E a Monti (pochi passi dal Quirinale) è già iniziata la festa per il rientro del vicino illustre. È stato il presidente delle riforme a tutti i costi, elegante e «pignolo», come egli stesso ha confermato. Attento ad ogni dettaglio, lavoratore instancabile, profondo conoscitore della vita parlamentare e delle dinamiche politiche dell'intera storia repubblicana, Giorgio Napolitano ha firmato di suo pugno le dimissioni che poi stanno viaggiando in questi minuti, portate personalmente dal segretario generale Donato Marra (per nove anni l'ombra del presidente), tra il Senato, la Camera e palazzo Chigi.
E il suo ultimo messaggio agli italiani non poteva che essere nel solco del suo granitico «credo»: unità del paese e riforme. Gli italiani, ha ripetuto stamattina, siano «sereni» per il futuro e soprattutto «molto consapevoli della necessità, pur nella libertà di discussione politica e di dialettica parlamentare, della necessità di un Paese che sappia ritrovare, di fronte alle questioni decisive e nei momenti più critici, la sua fondamentale unità».
E quale questione oggi all'esame delle forze politiche è più «decisiva» delle riforme costituzionali e del varo della nuova legge elettorale? Il presidente in questo percorso verso le dimissioni ha sempre fatto sapere che la sua «personalissima» decisione deve rimanere slegate dalle logiche parlamentari e che comunque le Camere rimangono attive anche con la supplenza di Pietro Grasso.
Nelle ultime ore mentre si attendeva la formalizzazione della sua uscita le opposizioni avevano già affilato le armi, chiedendo una pausa dei lavori parlamentari in attesa che il quadro politico si chiarisca con l'elezione del nuovo inquilino del Colle.

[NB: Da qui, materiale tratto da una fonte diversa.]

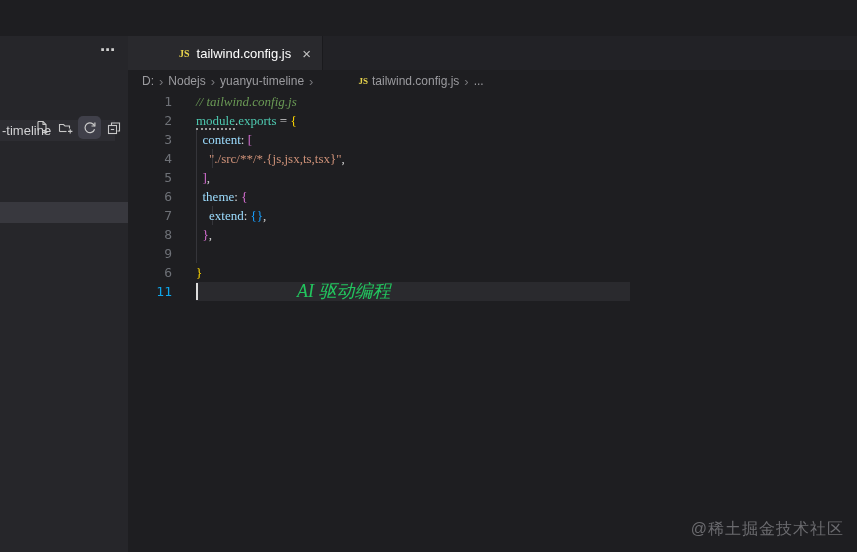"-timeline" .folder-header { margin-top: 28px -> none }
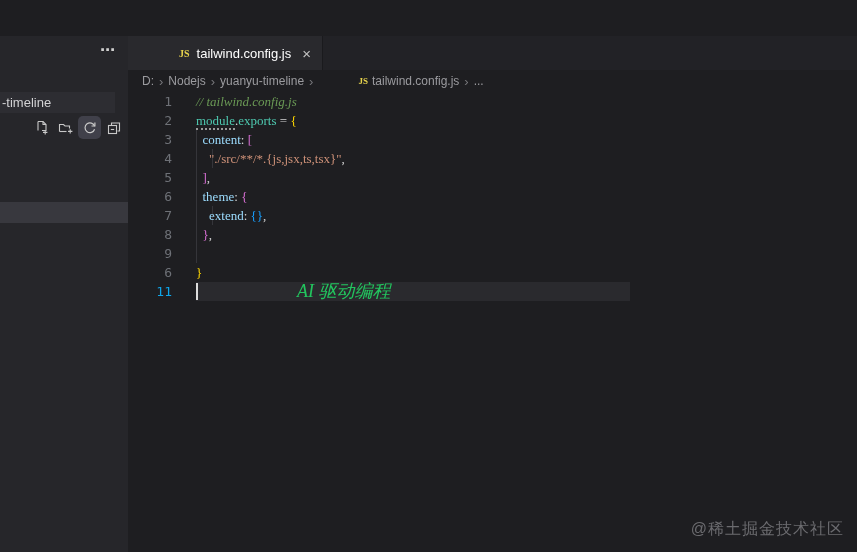"AI 驱动编程" .ghost { color: #22c55e -> #fca5a5; font-size: 18px -> 13px }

Schermaglie legittime di «una robusta minoranza», si sottolinea nei palazzi delle istituzioni, ben sapendo che non ci sono appigli costituzionali per interrompere i lavori d'aula. Ma per un giorno le tensioni parlamentari sono lontane dalla mente del presidente che ha dedicato la giornata a chiudere per bene la sua lunga amministrazione del Quirinale, salutando prima il corpo dei Corazzieri («che stile!») e poi i tanti dipendenti del Quirinale, divenuti dopo tanti anni quasi una famiglia. Ci sarà tempo - ma non troppo - per rientrare nell'agone politico da senatore a vita. Le battaglie non mancano di certo. Tanto che si segnala una curiosa coincidenza: già da domani, si dovrebbe andare ai primi voti in Senato sull'Italicum e Napolitano - se deciderà di non concedersi neanche un giorno di riposo - potrebbe già schierarsi.
Certamente lo farà più avanti quando si aprirà la corsa al Colle per la scelta del suo successore, come conferma lo stesso premier Matteo Renzi: «Napolitano, da domani, continuerà a far sentire la sua voce» e «sarà un grande servitore come senatore a vita». Per la sua uscita niente di formale, solo una breve cerimonia nel cortile del Quirinale. Poi via, con la moglie Clio, a Monti, vicolo dei Serpenti, nel cuore di Roma antica. Non certo una «prigione».